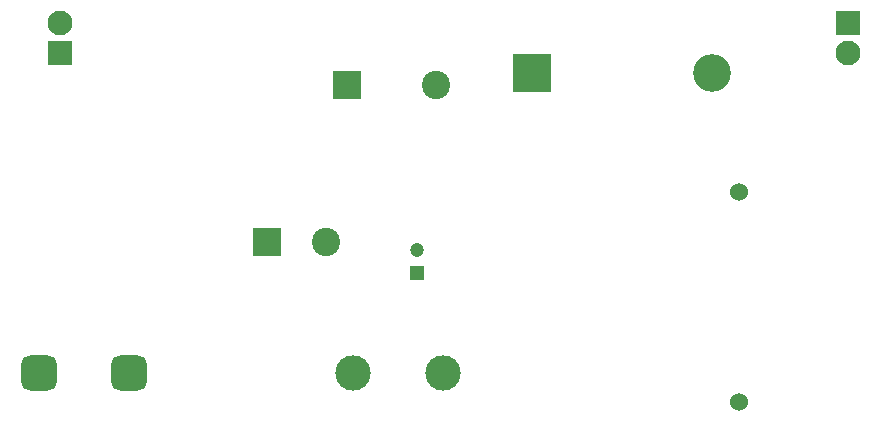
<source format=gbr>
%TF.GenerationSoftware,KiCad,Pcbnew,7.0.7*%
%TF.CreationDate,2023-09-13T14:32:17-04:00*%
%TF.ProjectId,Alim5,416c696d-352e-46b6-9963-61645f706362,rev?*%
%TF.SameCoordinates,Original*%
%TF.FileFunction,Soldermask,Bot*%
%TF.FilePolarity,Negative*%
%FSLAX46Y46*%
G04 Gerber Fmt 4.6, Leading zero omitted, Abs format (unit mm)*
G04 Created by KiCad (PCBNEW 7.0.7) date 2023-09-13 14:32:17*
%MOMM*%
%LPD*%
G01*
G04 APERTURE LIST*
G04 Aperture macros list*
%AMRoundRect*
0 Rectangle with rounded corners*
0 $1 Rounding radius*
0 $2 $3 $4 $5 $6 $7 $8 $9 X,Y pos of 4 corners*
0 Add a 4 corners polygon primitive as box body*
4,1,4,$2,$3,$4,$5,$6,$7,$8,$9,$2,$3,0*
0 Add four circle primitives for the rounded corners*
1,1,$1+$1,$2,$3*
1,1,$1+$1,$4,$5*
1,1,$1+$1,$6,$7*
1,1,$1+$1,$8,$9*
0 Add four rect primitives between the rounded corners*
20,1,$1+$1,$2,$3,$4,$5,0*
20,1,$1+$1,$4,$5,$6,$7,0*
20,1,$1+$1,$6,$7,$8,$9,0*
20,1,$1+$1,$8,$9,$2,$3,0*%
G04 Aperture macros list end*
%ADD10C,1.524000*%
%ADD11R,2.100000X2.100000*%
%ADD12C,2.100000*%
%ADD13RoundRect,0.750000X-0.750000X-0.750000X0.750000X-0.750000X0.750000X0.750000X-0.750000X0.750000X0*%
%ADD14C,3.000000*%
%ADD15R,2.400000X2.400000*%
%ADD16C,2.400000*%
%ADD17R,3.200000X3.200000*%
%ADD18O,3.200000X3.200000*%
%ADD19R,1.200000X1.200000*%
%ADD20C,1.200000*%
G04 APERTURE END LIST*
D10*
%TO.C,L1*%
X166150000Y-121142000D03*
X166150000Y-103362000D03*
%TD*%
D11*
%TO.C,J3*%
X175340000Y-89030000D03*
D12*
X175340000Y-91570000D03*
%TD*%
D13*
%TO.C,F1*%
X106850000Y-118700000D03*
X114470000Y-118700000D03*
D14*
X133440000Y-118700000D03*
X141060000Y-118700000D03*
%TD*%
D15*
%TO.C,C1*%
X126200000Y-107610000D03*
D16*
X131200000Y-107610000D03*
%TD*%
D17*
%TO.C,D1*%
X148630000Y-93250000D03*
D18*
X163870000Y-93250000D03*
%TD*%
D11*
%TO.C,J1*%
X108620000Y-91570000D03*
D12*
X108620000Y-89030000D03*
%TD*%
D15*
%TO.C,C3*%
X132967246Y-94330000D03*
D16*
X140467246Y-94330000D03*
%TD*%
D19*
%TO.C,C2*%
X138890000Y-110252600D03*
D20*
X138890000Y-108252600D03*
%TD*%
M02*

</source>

_ _ _ _

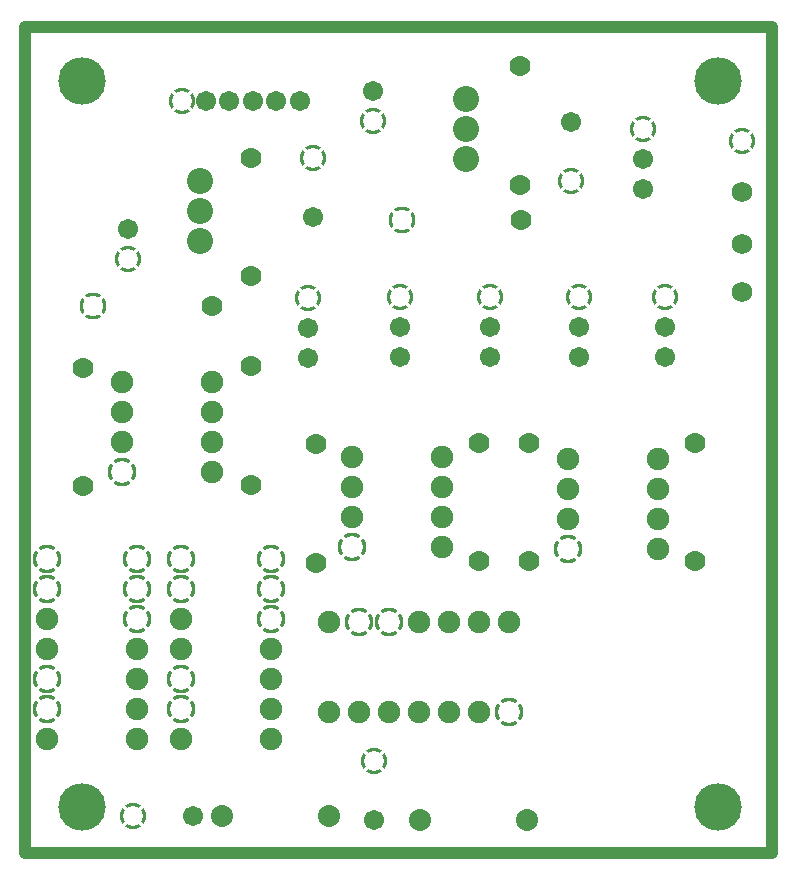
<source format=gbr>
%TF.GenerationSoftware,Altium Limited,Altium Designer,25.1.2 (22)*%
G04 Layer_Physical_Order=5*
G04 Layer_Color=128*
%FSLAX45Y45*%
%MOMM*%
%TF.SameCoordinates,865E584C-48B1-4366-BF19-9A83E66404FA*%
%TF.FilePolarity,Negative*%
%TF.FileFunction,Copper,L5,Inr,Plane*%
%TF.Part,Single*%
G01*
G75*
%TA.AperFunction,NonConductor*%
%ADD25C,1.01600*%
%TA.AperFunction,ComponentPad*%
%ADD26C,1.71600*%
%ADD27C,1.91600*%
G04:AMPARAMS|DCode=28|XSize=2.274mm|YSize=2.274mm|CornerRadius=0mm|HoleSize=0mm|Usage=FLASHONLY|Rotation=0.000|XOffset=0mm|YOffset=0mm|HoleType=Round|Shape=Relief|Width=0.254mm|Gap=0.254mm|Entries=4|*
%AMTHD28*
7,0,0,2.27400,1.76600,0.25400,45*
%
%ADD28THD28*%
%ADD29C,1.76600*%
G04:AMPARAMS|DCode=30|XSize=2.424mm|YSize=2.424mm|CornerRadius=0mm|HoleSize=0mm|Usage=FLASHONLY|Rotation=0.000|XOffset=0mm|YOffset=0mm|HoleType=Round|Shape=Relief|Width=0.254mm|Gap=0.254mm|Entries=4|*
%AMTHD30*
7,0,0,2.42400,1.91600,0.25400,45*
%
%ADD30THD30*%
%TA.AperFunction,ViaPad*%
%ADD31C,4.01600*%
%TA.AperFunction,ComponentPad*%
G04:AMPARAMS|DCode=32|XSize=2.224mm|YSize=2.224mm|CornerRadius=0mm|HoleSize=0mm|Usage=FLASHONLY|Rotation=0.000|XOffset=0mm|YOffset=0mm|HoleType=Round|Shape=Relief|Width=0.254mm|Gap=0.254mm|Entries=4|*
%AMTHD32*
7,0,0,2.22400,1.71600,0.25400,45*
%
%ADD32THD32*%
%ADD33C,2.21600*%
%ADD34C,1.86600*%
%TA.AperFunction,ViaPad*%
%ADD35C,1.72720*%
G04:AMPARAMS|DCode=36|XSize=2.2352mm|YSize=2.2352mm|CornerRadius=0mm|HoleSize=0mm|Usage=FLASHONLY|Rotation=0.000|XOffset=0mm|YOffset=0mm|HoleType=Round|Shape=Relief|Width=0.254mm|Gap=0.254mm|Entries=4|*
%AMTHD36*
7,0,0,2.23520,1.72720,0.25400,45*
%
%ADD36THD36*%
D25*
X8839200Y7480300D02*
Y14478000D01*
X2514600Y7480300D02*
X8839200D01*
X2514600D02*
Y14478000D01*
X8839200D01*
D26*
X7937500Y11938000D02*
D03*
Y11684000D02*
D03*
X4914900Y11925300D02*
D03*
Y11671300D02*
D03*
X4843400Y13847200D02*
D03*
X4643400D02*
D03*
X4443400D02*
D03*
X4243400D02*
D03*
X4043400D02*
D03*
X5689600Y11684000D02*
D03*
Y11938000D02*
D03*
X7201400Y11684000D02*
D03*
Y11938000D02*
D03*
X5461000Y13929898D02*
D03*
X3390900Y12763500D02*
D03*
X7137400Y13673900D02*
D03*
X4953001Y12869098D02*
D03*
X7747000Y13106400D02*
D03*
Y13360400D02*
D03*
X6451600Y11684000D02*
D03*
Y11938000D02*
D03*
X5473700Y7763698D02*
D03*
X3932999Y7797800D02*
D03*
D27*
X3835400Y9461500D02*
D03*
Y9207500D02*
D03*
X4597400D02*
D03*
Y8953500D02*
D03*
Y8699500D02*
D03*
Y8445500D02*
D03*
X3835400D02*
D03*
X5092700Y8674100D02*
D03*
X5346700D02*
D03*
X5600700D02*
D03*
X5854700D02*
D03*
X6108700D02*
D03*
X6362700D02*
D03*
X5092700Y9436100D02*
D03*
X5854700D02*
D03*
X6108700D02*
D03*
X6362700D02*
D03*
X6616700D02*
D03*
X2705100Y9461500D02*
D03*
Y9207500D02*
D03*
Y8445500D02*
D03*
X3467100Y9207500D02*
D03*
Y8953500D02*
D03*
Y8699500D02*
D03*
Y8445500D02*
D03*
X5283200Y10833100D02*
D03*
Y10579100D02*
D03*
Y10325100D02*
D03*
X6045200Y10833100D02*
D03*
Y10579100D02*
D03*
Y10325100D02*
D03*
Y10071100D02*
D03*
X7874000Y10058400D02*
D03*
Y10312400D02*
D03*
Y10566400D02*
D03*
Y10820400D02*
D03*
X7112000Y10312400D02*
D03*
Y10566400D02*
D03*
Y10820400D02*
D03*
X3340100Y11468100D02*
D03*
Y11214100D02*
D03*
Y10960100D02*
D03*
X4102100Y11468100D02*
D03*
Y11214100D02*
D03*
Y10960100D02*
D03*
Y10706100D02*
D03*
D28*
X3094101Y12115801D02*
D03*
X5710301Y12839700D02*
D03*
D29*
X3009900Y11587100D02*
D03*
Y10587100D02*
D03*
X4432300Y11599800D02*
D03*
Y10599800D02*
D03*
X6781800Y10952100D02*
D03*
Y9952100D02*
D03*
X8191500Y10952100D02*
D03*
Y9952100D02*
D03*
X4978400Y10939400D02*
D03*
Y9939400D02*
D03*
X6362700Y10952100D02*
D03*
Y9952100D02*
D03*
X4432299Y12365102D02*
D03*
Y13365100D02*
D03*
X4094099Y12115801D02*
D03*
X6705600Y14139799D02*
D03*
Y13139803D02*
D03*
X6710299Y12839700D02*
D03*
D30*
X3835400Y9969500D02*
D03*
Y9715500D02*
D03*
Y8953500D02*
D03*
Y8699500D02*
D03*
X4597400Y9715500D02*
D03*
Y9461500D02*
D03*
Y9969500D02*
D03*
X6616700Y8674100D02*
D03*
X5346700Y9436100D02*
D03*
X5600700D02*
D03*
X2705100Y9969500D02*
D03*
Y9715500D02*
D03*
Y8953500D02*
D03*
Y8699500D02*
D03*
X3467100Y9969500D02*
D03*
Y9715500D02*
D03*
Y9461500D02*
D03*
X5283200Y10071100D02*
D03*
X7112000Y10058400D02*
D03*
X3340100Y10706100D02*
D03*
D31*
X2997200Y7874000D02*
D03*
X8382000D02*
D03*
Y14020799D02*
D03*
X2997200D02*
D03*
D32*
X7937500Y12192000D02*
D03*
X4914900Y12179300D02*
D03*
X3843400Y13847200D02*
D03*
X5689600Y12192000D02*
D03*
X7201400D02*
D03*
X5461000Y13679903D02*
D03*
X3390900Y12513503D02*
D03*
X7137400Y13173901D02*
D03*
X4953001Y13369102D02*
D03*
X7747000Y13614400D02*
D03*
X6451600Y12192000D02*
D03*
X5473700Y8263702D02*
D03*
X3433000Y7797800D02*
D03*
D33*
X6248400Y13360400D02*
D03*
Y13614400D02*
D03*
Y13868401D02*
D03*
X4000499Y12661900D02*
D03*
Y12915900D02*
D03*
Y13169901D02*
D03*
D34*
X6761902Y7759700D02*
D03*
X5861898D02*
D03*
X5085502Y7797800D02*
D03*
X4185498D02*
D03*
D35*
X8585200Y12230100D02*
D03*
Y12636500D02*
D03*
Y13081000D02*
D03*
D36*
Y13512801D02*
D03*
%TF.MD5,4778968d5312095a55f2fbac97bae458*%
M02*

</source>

_ _ _ _

WHAT YOU ARE ASKED TO DO:
Among the records above, count the lines that include the word "GenerationSoftware" and state the number by itself.

EXPECTED ANSWER:
2